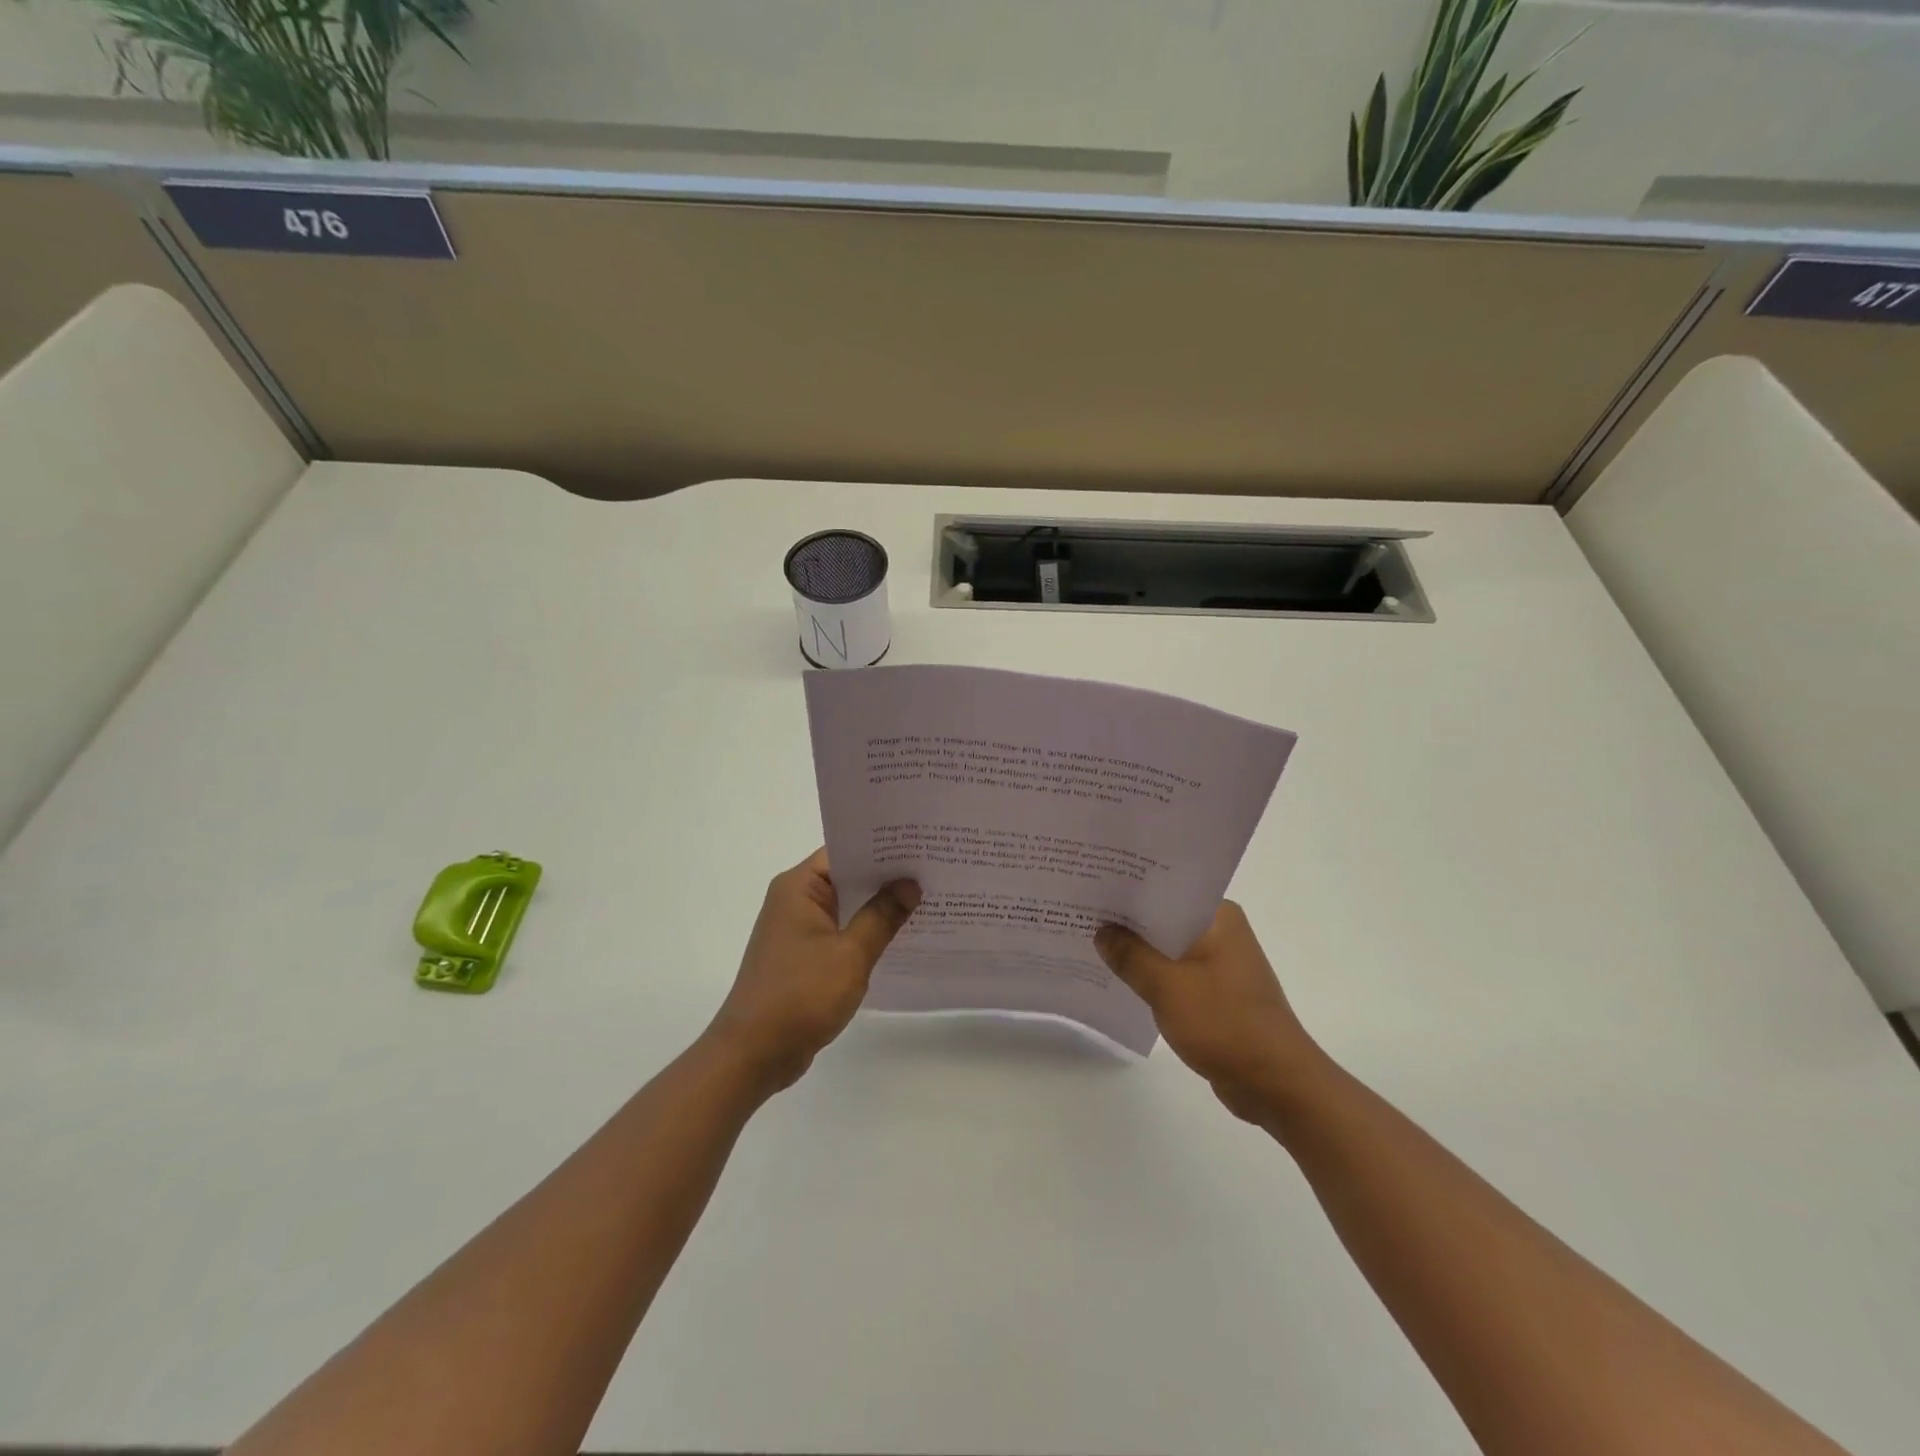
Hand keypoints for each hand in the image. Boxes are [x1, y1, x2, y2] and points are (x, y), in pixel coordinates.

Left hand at [704, 848, 919, 1094]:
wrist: (753, 1054)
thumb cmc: (800, 995)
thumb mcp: (850, 954)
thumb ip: (882, 916)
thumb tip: (910, 884)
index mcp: (799, 887)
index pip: (845, 851)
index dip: (883, 848)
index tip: (921, 847)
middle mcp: (795, 900)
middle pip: (847, 877)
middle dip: (887, 878)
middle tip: (934, 871)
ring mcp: (798, 930)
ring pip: (847, 907)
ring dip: (879, 908)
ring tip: (927, 900)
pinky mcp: (803, 956)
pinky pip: (841, 932)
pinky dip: (866, 933)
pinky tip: (900, 938)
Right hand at [1095, 902, 1329, 1124]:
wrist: (1276, 1084)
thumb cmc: (1225, 1023)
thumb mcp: (1167, 986)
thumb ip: (1130, 955)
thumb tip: (1102, 931)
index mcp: (1218, 916)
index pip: (1165, 888)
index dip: (1127, 886)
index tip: (1092, 882)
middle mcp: (1221, 931)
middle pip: (1163, 916)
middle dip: (1126, 919)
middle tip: (1081, 909)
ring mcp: (1220, 962)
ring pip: (1167, 946)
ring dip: (1137, 949)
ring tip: (1090, 940)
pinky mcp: (1215, 991)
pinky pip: (1174, 971)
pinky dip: (1150, 974)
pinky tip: (1118, 976)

========================================================================

Begin with the line above that has "pinky pip: (841, 932)" and continue through the line that has "ring pip: (1167, 946)", setting each one down exactly. Stop there.

pinky pip: (841, 932)
pinky dip: (866, 933)
pinky tip: (900, 938)
Right hand at [1095, 902, 1329, 1124]:
wrist: (1276, 1084)
thumb cmc: (1225, 1023)
thumb mcp: (1167, 986)
thumb ip: (1130, 955)
thumb tip: (1102, 931)
index mcp: (1218, 916)
index pip: (1165, 888)
index dip: (1127, 886)
index tip: (1092, 882)
middle mcp: (1221, 931)
middle pip: (1163, 916)
middle dip: (1126, 919)
middle tip: (1081, 909)
ring mcp: (1220, 962)
ring pip: (1167, 946)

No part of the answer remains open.